### EXTRACT PROVIDED
E: I found an OTU (4351920) whose representative sequence is a 97.3% match for my HMP sequence. I’m going to draw it like this: I put the OTU in the center and draw concentric circles indicating the sets of sequences that are ever-less-similar to the OTU. I’ll mark the HMP sequence somewhere just inside the 97% identity line.

16S: Let’s see what happens if we have another sequence very similar to this one. Does it end up in the same OTU?

E: I expect it would! To my mind, this is the whole point of OTU calling: it’s a way to put similar sequences together into fewer, more-easily-interpreted units. That’s what I take the “T” in OTU to mean.

16S: In other words, you expect that very closely-related organisms will have very closely-related 16S sequences, so you want to put those in the same taxonomic unit?

E: Yes, exactly.

16S: Well, let’s check that our OTU calling method puts very similar sequences into the same OTU. To generate very similar sequences, let’s enumerate all the sequences that are one nucleotide different from the HMP sequence. For each nucleotide in the original sequence, I’ll make three new sequences, replacing that nucleotide with the three other nucleotides. This will make 292 × 3 = 876 sequences that are each one nucleotide different from the original sequence.

E: So, since the original sequence starts GTG, the first new sequence will start ATG, the next CTG, the next TTG, and then the next GAG, and so on?

16S: That’s right. Let’s use the usearch_global command, which performs the USEARCH algorithm, to find which reference OTUs in the database these sequences belong with.

E: What sequence identity cut-off should I use? The reference OTUs are at 97% identity, so I think I should use a 97% identity cut-off.

16S: Why?

### DATASET ENTRIES
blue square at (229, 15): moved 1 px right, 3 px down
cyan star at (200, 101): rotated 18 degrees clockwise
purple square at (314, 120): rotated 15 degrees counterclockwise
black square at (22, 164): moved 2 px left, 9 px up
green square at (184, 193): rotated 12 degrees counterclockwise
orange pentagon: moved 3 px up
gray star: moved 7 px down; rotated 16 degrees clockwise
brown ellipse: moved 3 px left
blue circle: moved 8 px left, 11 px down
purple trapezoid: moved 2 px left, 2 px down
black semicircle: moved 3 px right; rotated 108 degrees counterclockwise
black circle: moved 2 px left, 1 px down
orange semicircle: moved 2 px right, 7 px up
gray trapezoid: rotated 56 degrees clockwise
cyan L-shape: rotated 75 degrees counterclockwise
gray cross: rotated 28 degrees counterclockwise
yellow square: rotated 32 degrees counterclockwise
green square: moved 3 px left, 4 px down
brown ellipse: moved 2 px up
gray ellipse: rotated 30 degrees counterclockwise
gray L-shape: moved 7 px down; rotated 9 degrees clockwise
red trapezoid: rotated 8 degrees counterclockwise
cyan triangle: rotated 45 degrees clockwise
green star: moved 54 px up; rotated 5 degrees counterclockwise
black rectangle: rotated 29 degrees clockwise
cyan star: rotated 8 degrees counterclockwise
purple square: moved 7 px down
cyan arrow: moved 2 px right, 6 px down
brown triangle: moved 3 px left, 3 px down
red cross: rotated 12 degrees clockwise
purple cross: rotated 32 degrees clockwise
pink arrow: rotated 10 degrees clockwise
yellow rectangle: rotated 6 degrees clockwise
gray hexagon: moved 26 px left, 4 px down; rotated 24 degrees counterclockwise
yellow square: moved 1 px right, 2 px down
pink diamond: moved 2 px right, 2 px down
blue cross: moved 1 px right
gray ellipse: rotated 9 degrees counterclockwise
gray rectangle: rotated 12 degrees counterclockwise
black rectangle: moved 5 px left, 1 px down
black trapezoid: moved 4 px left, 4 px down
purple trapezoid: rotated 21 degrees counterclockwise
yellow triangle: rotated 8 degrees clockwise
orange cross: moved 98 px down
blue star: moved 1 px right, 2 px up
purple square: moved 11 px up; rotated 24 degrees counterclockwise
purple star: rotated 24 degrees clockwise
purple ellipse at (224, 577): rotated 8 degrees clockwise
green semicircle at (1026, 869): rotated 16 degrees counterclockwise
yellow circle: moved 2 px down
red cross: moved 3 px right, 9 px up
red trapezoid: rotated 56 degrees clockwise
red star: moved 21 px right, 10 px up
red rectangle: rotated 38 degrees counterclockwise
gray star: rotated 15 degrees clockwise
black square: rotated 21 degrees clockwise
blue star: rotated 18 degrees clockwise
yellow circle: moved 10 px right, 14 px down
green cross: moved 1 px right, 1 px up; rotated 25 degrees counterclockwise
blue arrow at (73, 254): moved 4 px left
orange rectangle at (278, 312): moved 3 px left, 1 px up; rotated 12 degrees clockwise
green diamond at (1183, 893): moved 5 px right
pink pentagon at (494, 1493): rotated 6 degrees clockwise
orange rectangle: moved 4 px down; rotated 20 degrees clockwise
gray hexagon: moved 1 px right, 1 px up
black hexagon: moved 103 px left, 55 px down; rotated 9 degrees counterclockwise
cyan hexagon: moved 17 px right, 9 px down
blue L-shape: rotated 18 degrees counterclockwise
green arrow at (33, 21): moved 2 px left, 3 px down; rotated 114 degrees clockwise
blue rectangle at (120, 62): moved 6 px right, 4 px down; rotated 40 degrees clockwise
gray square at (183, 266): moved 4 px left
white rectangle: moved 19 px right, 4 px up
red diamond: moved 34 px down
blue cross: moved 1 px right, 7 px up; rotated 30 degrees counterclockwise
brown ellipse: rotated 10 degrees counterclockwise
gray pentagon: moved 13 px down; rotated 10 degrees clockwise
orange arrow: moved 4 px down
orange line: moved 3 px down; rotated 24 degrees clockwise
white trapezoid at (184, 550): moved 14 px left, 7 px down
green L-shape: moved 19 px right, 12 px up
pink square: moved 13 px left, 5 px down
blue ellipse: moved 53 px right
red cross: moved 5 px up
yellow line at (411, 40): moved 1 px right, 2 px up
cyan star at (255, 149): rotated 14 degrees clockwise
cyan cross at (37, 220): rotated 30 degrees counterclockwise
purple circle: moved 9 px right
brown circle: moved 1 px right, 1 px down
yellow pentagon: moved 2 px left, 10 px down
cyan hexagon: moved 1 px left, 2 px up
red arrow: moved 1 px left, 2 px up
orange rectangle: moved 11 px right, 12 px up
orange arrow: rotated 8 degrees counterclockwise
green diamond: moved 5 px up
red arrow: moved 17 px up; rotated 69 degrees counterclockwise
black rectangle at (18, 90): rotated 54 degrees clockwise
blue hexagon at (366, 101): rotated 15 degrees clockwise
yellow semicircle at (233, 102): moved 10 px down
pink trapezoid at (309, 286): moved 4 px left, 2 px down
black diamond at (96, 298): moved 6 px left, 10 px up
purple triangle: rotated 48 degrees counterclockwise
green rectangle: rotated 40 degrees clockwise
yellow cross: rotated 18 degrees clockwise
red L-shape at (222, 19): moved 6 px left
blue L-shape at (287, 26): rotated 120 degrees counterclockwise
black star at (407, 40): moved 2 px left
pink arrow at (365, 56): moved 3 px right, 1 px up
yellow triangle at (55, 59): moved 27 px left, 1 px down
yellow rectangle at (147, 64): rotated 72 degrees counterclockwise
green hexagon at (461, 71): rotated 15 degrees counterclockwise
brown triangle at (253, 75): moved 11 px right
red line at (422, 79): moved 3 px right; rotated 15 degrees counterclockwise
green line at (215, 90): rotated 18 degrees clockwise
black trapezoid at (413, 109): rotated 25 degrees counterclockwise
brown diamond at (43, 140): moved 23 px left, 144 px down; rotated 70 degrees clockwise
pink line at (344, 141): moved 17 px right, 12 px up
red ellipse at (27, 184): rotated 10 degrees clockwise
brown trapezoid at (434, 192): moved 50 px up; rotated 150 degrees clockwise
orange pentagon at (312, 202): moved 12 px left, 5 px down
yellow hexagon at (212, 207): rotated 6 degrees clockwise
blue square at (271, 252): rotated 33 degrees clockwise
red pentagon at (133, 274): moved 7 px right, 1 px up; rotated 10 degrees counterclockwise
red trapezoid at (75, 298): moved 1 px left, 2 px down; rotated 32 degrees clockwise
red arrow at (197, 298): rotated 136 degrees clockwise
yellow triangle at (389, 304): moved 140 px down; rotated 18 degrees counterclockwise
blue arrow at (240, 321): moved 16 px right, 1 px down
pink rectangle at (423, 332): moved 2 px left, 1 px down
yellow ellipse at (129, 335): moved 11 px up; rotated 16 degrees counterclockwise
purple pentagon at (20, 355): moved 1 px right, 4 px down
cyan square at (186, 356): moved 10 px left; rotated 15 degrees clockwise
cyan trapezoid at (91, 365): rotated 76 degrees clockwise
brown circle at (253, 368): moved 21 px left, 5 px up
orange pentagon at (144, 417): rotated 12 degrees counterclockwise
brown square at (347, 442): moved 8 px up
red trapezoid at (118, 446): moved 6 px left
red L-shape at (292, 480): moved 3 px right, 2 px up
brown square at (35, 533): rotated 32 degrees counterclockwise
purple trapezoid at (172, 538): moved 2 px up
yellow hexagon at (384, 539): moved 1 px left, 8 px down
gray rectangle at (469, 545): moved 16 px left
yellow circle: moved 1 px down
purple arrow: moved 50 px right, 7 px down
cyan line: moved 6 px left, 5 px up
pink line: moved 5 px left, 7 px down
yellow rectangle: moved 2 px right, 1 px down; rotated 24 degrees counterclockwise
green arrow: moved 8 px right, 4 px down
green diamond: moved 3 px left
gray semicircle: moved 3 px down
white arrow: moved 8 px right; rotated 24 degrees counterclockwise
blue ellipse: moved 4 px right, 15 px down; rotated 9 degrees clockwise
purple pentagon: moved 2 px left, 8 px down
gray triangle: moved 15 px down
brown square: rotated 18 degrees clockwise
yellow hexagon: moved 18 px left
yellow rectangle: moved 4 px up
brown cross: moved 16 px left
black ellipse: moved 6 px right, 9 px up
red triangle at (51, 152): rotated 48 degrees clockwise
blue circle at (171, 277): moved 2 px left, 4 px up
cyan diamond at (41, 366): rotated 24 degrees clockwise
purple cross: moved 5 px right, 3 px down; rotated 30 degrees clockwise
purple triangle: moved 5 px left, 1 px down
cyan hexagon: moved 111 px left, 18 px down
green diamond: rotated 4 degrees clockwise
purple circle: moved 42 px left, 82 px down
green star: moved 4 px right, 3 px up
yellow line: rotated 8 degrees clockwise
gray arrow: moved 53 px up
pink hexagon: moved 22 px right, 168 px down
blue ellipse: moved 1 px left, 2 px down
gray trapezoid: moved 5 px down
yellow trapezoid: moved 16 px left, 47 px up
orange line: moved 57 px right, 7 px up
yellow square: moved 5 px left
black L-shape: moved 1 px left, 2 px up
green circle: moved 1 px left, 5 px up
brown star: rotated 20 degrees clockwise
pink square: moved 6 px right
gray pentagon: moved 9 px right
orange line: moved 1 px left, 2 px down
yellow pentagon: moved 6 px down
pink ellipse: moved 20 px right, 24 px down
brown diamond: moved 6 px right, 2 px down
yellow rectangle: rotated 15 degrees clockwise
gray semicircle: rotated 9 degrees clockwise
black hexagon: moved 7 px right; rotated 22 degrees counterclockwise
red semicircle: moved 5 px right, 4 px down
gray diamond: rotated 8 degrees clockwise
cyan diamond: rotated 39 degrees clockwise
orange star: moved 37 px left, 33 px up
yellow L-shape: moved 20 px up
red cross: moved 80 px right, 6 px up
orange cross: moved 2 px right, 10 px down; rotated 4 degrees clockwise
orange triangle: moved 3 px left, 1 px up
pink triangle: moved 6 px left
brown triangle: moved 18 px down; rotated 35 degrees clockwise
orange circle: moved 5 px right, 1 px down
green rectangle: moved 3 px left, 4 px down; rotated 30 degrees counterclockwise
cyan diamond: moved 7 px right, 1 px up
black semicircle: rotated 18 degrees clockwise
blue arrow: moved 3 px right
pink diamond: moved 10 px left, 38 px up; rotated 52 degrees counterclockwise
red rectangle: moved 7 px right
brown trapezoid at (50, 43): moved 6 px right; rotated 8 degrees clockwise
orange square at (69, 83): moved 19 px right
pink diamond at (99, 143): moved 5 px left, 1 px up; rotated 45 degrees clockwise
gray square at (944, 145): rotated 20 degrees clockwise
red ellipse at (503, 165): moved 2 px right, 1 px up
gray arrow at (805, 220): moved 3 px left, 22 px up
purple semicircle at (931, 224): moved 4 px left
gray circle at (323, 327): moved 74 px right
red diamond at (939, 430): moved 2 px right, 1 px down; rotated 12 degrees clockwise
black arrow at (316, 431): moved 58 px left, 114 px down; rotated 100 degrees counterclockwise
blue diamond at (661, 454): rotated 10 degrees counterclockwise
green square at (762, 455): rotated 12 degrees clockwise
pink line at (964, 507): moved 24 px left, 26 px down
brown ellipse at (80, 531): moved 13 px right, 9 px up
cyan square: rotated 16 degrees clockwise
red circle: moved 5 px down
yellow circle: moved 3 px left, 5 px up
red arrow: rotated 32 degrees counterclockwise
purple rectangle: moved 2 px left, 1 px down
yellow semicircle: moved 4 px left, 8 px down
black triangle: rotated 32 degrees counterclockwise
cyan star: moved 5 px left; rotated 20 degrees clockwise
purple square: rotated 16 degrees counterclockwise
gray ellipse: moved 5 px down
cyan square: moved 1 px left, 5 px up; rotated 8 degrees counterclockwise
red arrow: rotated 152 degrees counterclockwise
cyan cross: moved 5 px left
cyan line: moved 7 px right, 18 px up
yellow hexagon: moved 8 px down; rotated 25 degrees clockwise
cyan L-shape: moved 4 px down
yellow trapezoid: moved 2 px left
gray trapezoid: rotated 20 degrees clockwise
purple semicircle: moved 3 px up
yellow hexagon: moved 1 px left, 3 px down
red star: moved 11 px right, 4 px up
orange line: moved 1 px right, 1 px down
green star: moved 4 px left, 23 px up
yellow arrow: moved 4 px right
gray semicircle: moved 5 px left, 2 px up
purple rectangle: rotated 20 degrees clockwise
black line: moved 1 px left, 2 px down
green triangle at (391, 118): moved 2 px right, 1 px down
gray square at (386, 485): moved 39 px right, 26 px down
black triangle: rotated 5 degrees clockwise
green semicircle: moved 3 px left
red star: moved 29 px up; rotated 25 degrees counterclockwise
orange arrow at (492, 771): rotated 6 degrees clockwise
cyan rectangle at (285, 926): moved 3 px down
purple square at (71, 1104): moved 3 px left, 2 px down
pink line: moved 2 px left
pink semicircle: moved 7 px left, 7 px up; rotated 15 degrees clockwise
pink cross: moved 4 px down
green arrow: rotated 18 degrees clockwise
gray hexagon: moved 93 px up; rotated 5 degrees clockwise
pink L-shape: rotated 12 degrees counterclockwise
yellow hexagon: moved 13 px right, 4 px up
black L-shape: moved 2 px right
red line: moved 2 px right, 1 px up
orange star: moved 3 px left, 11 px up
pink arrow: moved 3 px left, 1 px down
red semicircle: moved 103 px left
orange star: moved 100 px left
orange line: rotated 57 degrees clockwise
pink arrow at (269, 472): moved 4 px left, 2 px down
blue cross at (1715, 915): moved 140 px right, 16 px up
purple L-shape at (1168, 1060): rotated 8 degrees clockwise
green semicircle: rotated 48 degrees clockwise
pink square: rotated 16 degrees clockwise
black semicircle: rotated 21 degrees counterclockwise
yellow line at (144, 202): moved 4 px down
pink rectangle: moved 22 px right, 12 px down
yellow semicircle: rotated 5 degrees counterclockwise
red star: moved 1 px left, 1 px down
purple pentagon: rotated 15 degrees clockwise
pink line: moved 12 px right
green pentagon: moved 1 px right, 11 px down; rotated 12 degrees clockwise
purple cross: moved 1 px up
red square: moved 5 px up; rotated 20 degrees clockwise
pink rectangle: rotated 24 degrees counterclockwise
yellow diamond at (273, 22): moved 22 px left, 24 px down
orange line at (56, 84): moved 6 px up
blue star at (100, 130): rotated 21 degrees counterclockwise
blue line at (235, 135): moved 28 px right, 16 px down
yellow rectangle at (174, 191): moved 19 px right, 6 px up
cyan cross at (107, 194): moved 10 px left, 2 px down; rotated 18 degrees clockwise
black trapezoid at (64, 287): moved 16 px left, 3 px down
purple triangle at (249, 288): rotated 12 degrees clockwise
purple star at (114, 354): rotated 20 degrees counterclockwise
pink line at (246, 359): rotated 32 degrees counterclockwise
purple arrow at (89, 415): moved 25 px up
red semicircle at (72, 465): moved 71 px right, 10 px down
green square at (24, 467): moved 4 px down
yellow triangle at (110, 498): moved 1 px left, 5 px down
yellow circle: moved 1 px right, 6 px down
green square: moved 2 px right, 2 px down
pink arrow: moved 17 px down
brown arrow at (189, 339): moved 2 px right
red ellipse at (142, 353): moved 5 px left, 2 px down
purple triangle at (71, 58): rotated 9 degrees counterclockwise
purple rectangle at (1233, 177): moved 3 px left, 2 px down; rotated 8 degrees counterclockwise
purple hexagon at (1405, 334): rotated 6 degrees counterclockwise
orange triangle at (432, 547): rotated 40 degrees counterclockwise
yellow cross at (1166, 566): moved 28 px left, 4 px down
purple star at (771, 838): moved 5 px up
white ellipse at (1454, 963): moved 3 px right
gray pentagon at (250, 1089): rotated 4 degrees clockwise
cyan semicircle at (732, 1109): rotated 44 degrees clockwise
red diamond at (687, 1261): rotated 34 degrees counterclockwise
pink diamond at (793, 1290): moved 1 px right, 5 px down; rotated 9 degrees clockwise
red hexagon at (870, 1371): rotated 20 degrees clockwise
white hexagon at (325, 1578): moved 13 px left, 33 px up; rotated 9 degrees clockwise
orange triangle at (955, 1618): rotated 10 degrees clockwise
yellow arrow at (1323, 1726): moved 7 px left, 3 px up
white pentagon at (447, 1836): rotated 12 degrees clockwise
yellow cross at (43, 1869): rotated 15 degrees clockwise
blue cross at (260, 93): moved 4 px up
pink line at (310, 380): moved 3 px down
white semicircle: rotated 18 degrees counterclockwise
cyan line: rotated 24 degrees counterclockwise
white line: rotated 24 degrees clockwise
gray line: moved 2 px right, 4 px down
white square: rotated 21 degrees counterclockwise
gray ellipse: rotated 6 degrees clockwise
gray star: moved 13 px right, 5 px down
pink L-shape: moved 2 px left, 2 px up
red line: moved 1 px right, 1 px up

### WORK TO BE COMPLETED
Say whether each statement agrees with the dialogue on OTU calling, answering yes or no and quoting the words of the dialogue that decide it: (a) The OTU's representative sequence matches the HMP sequence at 97.3%. (b) Each newly generated sequence differs from the HMP sequence by two nucleotides. (c) E proposes a 99% identity cut-off for the search.

### SOLUTION TO THIS PROBLEM
(a) Yes: "whose representative sequence is a 97.3% match for my HMP sequence."
(b) No: "876 sequences that are each one nucleotide different from the original sequence."
(c) No: "I think I should use a 97% identity cut-off."